Thursday, October 14, 2010


We were tossing around a question yesterday regarding the current stock market rally from the July lows, and whether it can continue without the banks participating. The banks in this discussion are the big boys – JP Morgan, Citigroup, Bank of America, Wells Fargo, etc. The S&P 500 is up 15.5% from the July low (before today’s action which was a 4 point loss) while the banks, as measured by KBE (SPDR Bank ETF), were only up 4% from the July low (although down 2.5% today). Additionally, as you will notice in the chart below, the banks are still down over 19% from the April highs. The S&P 500 is the red line, which is approaching the April high after breaking through the June and August highs, and the KBE is the blue line, which has failed to make a new high!

Even so, at this time, the answer to our question is “yes.” The markets can and have rallied without the banks and it seems like they will continue to do so on the back of Federal Reserve stimulus.
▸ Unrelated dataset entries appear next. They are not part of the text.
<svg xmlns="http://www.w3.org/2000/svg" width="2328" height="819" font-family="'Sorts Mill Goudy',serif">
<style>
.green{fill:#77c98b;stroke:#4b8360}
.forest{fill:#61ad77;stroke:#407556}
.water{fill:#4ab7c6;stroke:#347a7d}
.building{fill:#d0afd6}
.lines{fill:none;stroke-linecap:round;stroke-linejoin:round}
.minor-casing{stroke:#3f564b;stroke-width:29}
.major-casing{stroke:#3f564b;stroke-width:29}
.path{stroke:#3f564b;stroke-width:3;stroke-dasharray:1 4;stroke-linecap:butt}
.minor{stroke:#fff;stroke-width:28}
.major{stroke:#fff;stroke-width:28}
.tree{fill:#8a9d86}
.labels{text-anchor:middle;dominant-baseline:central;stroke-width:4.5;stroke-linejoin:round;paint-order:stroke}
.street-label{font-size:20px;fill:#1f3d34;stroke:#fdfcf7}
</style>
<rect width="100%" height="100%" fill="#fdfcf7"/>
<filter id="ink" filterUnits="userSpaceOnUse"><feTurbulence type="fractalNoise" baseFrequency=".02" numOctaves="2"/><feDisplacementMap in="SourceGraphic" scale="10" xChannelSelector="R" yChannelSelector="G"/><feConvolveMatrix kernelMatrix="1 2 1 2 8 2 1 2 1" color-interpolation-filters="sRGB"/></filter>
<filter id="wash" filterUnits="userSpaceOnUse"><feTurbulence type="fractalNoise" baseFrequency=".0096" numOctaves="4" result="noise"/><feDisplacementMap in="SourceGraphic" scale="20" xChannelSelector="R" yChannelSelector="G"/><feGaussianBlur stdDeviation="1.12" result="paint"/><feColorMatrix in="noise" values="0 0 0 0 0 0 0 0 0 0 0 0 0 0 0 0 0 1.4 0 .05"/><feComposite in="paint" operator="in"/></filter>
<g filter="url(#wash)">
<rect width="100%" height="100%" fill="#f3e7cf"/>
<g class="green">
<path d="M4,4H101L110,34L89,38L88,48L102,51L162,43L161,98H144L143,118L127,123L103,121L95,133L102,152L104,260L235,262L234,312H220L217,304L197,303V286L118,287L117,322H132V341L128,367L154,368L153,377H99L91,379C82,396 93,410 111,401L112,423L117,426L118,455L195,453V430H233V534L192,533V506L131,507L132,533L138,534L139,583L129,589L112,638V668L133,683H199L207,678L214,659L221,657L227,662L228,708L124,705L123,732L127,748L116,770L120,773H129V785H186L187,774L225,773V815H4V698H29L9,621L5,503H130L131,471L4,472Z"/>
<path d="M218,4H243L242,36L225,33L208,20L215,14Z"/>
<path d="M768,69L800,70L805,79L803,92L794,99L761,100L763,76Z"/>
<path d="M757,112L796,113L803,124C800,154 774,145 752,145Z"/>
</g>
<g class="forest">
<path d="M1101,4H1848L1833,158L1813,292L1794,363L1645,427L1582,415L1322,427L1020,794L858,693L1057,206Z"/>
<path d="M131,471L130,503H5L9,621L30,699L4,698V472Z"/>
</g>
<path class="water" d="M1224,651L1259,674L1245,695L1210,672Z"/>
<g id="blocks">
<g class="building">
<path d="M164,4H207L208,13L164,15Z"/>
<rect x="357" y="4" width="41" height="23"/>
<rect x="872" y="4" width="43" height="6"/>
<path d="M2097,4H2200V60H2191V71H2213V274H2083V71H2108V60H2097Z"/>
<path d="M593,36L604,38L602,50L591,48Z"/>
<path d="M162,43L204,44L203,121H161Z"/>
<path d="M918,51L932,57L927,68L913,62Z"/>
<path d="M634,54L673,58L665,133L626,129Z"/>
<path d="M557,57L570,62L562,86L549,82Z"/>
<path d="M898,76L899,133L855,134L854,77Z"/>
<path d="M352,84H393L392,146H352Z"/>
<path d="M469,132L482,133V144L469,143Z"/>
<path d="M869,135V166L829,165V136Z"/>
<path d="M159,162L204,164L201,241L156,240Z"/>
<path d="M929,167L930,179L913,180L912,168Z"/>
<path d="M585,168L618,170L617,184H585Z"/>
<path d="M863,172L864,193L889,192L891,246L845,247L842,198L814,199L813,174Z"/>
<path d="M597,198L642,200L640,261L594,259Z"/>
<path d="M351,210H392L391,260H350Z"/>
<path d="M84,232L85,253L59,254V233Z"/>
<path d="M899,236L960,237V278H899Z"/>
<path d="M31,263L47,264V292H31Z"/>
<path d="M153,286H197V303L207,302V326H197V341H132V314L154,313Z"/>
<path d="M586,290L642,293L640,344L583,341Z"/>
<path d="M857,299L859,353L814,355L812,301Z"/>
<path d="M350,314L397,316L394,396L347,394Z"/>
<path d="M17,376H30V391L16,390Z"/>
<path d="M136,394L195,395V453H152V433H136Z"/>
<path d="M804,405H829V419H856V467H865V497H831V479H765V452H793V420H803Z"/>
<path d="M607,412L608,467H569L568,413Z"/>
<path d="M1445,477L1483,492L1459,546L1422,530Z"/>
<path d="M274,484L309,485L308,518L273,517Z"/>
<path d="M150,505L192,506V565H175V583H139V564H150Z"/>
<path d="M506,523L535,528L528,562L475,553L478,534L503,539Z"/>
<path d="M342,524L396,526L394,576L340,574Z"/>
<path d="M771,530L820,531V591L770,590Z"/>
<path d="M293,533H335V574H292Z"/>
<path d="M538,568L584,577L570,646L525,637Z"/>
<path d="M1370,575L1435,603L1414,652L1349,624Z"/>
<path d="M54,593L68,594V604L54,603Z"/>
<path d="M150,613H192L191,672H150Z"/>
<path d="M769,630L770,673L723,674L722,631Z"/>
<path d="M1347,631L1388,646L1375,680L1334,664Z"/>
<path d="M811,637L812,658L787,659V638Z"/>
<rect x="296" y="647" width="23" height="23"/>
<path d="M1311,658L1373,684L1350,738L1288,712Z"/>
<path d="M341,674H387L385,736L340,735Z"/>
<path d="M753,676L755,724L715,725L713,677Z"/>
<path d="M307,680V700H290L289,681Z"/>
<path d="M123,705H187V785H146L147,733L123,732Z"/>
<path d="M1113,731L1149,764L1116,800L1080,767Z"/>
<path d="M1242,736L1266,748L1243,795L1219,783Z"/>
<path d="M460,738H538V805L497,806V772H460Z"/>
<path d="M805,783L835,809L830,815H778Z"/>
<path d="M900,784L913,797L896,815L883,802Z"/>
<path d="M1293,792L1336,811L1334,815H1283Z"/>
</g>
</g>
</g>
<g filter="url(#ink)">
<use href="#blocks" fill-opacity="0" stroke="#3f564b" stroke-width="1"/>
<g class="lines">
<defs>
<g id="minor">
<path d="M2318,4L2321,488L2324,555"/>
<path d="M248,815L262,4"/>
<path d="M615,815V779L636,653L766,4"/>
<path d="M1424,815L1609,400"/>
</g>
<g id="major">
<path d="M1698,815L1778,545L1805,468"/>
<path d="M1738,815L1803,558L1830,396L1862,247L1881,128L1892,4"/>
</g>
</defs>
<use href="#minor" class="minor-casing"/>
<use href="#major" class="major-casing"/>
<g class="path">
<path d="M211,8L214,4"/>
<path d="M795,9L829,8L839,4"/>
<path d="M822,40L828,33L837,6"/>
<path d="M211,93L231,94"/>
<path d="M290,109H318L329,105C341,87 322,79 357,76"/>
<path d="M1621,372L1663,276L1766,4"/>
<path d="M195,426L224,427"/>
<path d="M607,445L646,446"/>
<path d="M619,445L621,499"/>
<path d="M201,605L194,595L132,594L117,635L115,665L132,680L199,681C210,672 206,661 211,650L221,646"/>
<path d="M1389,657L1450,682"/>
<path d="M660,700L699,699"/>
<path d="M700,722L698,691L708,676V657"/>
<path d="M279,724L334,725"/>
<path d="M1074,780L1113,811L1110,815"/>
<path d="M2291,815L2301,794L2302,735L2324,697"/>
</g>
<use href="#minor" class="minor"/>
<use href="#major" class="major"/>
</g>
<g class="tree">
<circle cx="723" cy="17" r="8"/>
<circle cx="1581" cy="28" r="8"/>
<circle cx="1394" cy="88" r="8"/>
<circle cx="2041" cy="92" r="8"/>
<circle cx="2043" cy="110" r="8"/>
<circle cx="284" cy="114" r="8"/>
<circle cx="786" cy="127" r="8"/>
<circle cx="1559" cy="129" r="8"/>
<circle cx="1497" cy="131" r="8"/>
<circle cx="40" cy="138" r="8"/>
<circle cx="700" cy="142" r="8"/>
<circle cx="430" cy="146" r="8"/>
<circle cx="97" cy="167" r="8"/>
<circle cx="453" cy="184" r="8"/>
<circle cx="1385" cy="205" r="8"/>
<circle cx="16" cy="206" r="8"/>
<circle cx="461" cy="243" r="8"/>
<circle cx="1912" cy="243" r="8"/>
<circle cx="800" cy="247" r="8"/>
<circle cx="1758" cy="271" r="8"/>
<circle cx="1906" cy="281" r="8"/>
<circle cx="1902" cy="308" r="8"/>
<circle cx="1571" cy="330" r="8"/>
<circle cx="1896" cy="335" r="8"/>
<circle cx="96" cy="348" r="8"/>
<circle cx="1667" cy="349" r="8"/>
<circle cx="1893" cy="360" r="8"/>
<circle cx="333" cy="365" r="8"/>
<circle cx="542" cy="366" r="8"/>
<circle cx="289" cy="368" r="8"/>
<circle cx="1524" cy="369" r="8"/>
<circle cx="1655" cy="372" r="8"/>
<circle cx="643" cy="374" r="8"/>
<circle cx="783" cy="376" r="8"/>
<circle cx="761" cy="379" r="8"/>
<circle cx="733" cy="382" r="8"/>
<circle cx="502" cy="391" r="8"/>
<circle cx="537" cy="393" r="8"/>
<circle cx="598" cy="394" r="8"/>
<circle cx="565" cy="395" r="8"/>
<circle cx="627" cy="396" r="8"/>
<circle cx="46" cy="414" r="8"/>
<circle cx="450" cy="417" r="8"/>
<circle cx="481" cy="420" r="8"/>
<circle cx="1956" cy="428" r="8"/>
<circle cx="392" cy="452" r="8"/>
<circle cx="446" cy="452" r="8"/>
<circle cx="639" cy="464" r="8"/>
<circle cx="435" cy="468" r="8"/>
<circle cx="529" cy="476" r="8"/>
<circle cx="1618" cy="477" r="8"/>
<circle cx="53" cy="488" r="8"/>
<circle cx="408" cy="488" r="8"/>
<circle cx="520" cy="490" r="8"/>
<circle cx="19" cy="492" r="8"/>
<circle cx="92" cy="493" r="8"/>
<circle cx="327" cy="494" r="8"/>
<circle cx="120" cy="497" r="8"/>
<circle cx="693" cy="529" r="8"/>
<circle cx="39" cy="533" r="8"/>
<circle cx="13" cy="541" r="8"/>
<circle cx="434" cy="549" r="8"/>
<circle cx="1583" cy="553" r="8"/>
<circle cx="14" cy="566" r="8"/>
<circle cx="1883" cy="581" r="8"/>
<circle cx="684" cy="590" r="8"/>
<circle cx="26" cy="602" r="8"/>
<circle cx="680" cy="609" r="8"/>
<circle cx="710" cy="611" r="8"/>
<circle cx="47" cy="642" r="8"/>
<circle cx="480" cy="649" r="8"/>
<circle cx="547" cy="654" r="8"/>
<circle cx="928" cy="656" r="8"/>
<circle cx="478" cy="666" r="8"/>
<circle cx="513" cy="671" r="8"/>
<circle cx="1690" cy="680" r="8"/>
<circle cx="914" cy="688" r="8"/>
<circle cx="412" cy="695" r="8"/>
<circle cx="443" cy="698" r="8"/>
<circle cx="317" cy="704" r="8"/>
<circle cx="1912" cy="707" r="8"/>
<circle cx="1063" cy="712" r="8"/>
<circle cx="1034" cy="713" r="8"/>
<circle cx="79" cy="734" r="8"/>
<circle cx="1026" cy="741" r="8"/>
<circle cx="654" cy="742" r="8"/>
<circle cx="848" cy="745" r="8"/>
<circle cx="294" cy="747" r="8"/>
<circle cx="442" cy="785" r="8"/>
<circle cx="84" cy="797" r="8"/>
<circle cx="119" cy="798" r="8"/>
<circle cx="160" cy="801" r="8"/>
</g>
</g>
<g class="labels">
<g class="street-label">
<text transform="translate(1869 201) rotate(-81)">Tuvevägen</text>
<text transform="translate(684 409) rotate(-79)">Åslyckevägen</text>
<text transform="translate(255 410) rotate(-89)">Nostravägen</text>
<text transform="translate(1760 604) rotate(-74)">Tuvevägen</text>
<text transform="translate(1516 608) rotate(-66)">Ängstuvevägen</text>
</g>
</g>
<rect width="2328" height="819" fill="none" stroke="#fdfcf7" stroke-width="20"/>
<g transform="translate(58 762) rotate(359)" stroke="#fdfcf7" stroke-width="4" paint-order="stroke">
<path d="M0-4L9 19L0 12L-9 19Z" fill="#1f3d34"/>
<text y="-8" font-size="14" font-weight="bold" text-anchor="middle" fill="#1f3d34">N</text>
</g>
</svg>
Consumer Staple stocks and Utility stocks have already surpassed the April high mark with Technology and Industrials hot on their trail. Material stocks are up 26% and Energy stocks are up 21% from the July lows. It is not only a rally but an incredibly strong one for many sectors and industries.

It seems this is just a bank specific issue at the moment as other financial industries like Capital Markets are fairing much better. Today, the cost of insurance for bank stocks is on the rise as indicated by rising Credit Default Swap levels. The fallout from faux-closure and a weak JP Morgan earnings report are causing investors to re-price risk in these stocks. All the while, investors in other stocks could care less.

But I can’t help but feel like it is 2007 all over again. The financials began selling off before any other sector in the market and we all know how that episode ended. Could MBS be the market’s downfall again?